Abstract
Data from high-throughput technologies, such as gene expression microarrays, promise to yield insight into the nature of the cellular processes that have been disrupted by disease, thus improving our understanding of the disease and hastening the discovery of effective new treatments. Most of the analysis thus far has focused on identifying differential measurements, which form the basis of biomarker discovery. However, merely listing differentially expressed genes or gene products is not sufficient to explain the molecular basis of disease. Consequently, there is increasing interest in extracting more information from available data in the form of biologically meaningful relationships between the quantities being measured. The holy grail of such techniques is the robust identification of causal models of disease from data.
The goal of this chapter is to survey computational learning methods that extract models of altered interactions that lead to and occur in the diseased state.
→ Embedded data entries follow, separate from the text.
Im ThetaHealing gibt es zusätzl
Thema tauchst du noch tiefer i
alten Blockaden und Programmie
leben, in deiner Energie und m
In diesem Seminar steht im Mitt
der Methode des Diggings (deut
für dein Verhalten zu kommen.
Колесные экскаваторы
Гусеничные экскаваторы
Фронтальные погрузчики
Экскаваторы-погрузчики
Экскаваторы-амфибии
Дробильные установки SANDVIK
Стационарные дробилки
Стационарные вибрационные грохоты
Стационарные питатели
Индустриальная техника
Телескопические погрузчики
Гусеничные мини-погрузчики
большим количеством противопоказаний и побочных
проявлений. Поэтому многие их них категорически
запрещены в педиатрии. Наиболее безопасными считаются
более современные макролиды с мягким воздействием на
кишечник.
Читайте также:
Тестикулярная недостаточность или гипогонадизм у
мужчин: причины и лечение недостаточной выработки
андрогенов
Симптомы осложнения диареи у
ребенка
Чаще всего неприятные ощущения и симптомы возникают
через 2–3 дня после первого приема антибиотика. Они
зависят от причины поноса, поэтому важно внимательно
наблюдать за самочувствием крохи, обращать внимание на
Our focus is on methods that represent biological processes as Bayesian networks and that learn these networks from experimental measurements of cellular activity. Specifically, we will survey computational methods for learning Bayesian networks from high-throughput biological data.
Introduction
Many diseases, especially cancers, involve the disruption or deregulation of many cellular processes. It is hoped that high-throughput technologies, such as gene expression microarrays – which provide a snapshot of the level of gene transcription occurring in a cell, for many thousands of genes – will yield insight into the nature of the affected processes, improve our understanding of the disease, and hasten the discovery of effective new treatments.
However, merely identifying differential measurements is not enough.